Data Quality Dashboard

Website analytics data is used to inform decisions and drive tools (especially when evaluating email and digital ad campaigns). Bad data can cause big problems.

This Google Analytics dashboard will help you spot common problems with your data.

It'll help you to spot any issues with your traffic sources, bounce rate, campaign tracking (including email and paid search), self-referrals, ecommerce tracking, duplicate transactions, and more.

To use this dashboard:

  1. Sign in to your Google Analytics account

  2. Click on this link: Data quality dashboard

  3. Follow the instructions for adding it to your Google Analytics account

  4. It will then live under 'Customisation - Dashboards' at the top of the left-hand menu in Google Analytics. 

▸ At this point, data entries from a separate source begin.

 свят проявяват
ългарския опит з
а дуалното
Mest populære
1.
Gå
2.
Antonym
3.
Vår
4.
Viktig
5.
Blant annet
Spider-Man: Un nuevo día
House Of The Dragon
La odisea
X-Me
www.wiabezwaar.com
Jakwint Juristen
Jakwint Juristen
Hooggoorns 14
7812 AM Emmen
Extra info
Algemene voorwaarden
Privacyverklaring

Please note: not every website is the same, so creating one size fits all dashboards isn't easy. For that reason parts of the dashboard may be blank for you. Once added to your account you can edit this dashboard as necessary.


Page Error/404 reports

It's frustrating for users to encounter error pages on your site. That sort of thing could also cost you visitors, subscribers, and sales.

This Google Analytics custom report will show you how big a problem this is on your website. It'll also help you to put things right.

To use this report:

  1. Sign in to your Google Analytics account

  2. Click on these links:

    1. 404 report - internal traffic

    2. 404 report - external traffic

  3. Follow the instructions for adding them to your account

  4. These reports will then live under 'Customisation - Custom Reports' at the top of the left-hand menu in Google Analytics

Please note: these reports work on the basis that the <title> element of your 404 page contains any of the following - 404, page not found, nothing found for, page not available, or page unavailable. If your site is set up differently you'll need to edit the report accordingly.

How to use these reports

When you open the report you will see a list of pages that people were trying to get to, and how many times they've been seen.

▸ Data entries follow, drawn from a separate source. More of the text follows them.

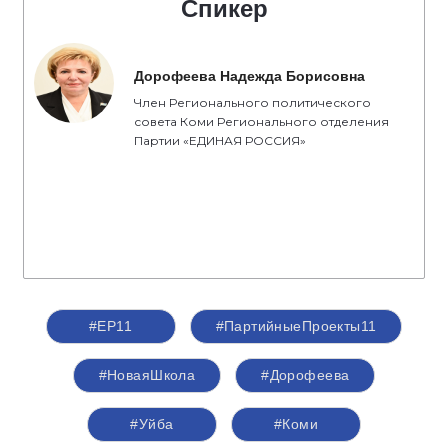
Спикер
Дорофеева Надежда Борисовна
Член Регионального политического
совета Коми Регионального отделения
Партии «ЕДИНАЯ РОССИЯ»
#ЕР11
#ПартийныеПроекты11
#НоваяШкола
#Дорофеева
#Уйба
#Коми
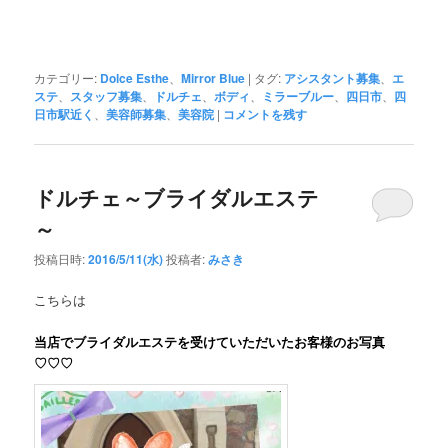
カテゴリー:
Dolce Esthe
、
Mirror Blue
|
タグ:
アシスタント募集
、
エ
ステ
、
スタッフ募集
、
ドルチェ
、
ボディ
、
ミラーブルー
、
四日市
、
四
日市駅近く
、
美容師募集
、
美容院
|
コメントを残す
ドルチェ～ブライダルエステ
～
投稿日時:
2016/5/11(水)
投稿者:
みさき
こちらは
当店でブライダルエステを受けていただいたお客様のお写真
♡♡♡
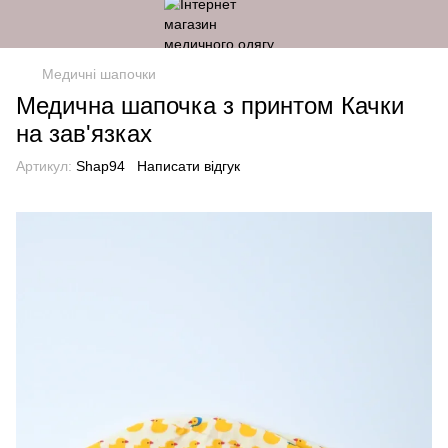
Медичні шапочки
Медична шапочка з принтом Качки
на зав'язках
Артикул:
Shap94
Написати відгук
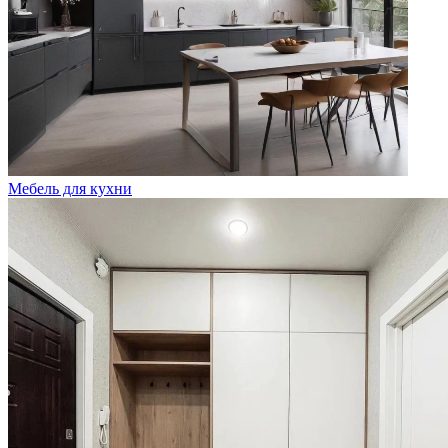
Мебель для кухни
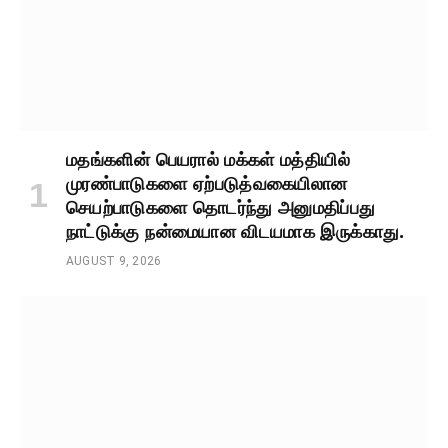
மதங்களின் பெயரால் மக்கள் மத்தியில்
முரண்பாடுகளை ஏற்படுத்வகையிலான
செயற்பாடுகளை தொடர்ந்து அனுமதிப்பது
நாட்டுக்கு நன்மையான விடயமாக இருக்காது.
AUGUST 9, 2026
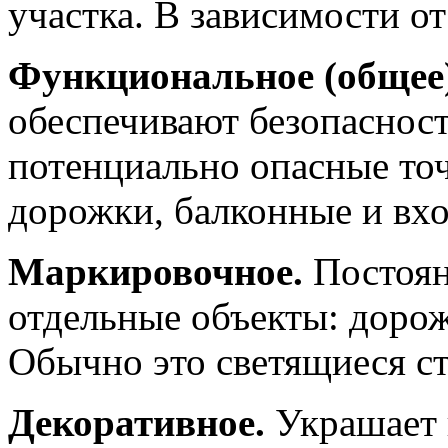
участка. В зависимости о
Функциональное (общее)
обеспечивают безопасност
потенциально опасные точ
дорожки, балконные и вхо
Маркировочное.
Постоян
отдельные объекты: дорож
Обычно это светящиеся ст
Декоративное.
Украшает 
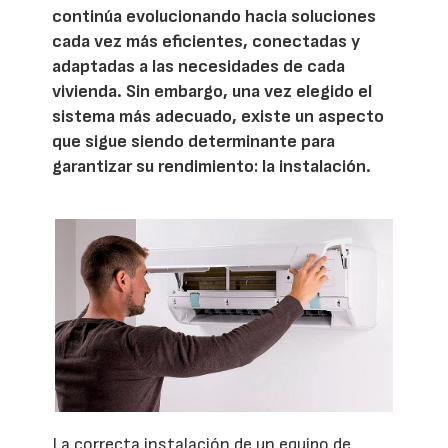
continúa evolucionando hacia soluciones
cada vez más eficientes, conectadas y
adaptadas a las necesidades de cada
vivienda. Sin embargo, una vez elegido el
sistema más adecuado, existe un aspecto
que sigue siendo determinante para
garantizar su rendimiento: la instalación.
La correcta instalación de un equipo de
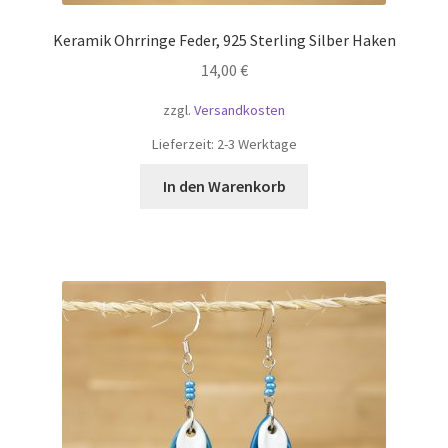
Keramik Ohrringe Feder, 925 Sterling Silber Haken
14,00
€
zzgl.
Versandkosten
Lieferzeit:
2-3 Werktage
In den Warenkorb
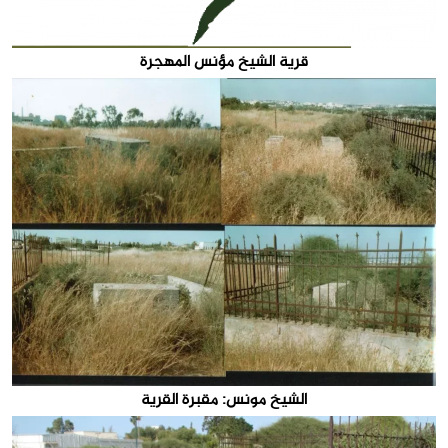
قرية الشيخ مؤنس المهجرة
الشيخ مونس: مقبرة القرية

If you click on any of these you will see the previous page they were on (for internal traffic) or their traffic source (for external traffic).

If someone encountered a page error having come from another page on your website then chances are there's a badly formed link you need to fix.

If they came from an external source then the dodgy link is probably in an email/another website/on social. In that case you might try and request someone fix the offending link. If that's not possible, and if it's a big deal, then maybe set up a redirect to point those users in the right direction.

Please also bear in mind that you'll probably never get your 404 page errors down to zero. They could be caused by human error (ie someone typing a URL incorrectly) or an error with the server or the user's connection.